Scan the data below and pick out the lines containing the word "APERTURE".

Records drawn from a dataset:
--- START ---
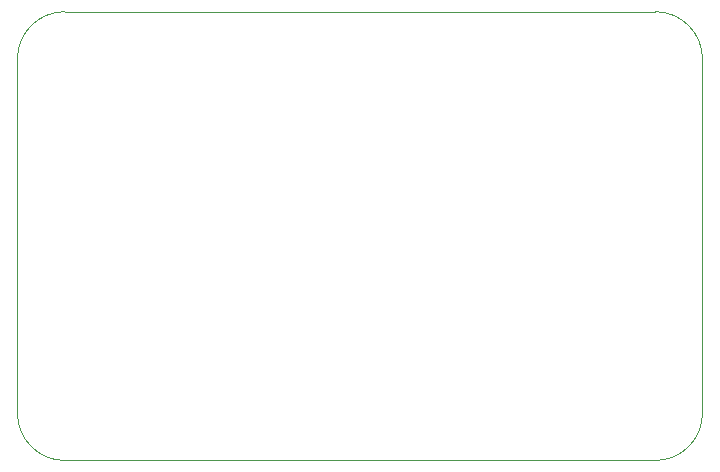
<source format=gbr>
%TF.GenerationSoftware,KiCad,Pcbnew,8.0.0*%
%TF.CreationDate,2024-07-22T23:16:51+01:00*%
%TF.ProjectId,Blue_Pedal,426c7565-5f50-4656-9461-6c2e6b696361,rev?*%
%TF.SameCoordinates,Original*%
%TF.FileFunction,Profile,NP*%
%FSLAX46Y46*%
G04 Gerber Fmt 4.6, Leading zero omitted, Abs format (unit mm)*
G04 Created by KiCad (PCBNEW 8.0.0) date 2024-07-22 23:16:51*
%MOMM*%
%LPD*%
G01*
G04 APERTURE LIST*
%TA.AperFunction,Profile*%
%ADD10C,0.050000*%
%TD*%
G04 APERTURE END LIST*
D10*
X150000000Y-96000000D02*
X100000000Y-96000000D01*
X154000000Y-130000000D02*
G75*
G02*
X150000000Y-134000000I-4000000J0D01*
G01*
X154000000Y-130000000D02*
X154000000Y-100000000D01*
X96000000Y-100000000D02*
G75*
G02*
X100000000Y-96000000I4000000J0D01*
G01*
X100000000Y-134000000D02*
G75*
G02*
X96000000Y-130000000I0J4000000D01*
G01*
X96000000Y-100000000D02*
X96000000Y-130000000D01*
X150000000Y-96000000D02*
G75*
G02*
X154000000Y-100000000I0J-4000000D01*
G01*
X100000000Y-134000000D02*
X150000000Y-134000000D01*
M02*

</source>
--- END ---
--- START ---
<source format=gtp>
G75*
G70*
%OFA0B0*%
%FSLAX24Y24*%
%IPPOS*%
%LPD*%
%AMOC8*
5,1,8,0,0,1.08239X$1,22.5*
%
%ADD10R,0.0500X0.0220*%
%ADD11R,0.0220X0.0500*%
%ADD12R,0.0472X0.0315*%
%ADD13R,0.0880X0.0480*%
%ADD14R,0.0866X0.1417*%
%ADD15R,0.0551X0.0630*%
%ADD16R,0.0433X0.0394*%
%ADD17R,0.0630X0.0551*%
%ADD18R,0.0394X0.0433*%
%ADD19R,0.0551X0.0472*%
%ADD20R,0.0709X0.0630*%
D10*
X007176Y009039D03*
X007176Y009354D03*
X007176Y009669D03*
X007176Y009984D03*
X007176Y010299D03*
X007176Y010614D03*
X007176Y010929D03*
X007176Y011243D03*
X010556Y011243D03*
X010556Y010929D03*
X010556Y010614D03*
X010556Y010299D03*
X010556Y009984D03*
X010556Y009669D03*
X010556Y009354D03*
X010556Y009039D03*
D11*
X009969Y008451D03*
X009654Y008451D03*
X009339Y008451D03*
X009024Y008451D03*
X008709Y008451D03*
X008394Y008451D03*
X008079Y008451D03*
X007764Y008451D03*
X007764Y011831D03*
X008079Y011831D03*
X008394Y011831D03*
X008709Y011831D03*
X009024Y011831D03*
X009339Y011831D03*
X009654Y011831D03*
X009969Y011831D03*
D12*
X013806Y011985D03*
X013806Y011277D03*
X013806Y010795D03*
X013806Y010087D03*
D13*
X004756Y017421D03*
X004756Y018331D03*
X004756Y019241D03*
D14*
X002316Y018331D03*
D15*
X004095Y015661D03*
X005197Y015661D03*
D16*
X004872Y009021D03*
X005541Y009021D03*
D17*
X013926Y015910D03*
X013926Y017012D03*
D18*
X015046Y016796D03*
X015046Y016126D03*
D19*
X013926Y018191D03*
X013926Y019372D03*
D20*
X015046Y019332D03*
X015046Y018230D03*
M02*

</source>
--- END ---
**Solution below**
G04 APERTURE LIST*
G04 APERTURE END LIST*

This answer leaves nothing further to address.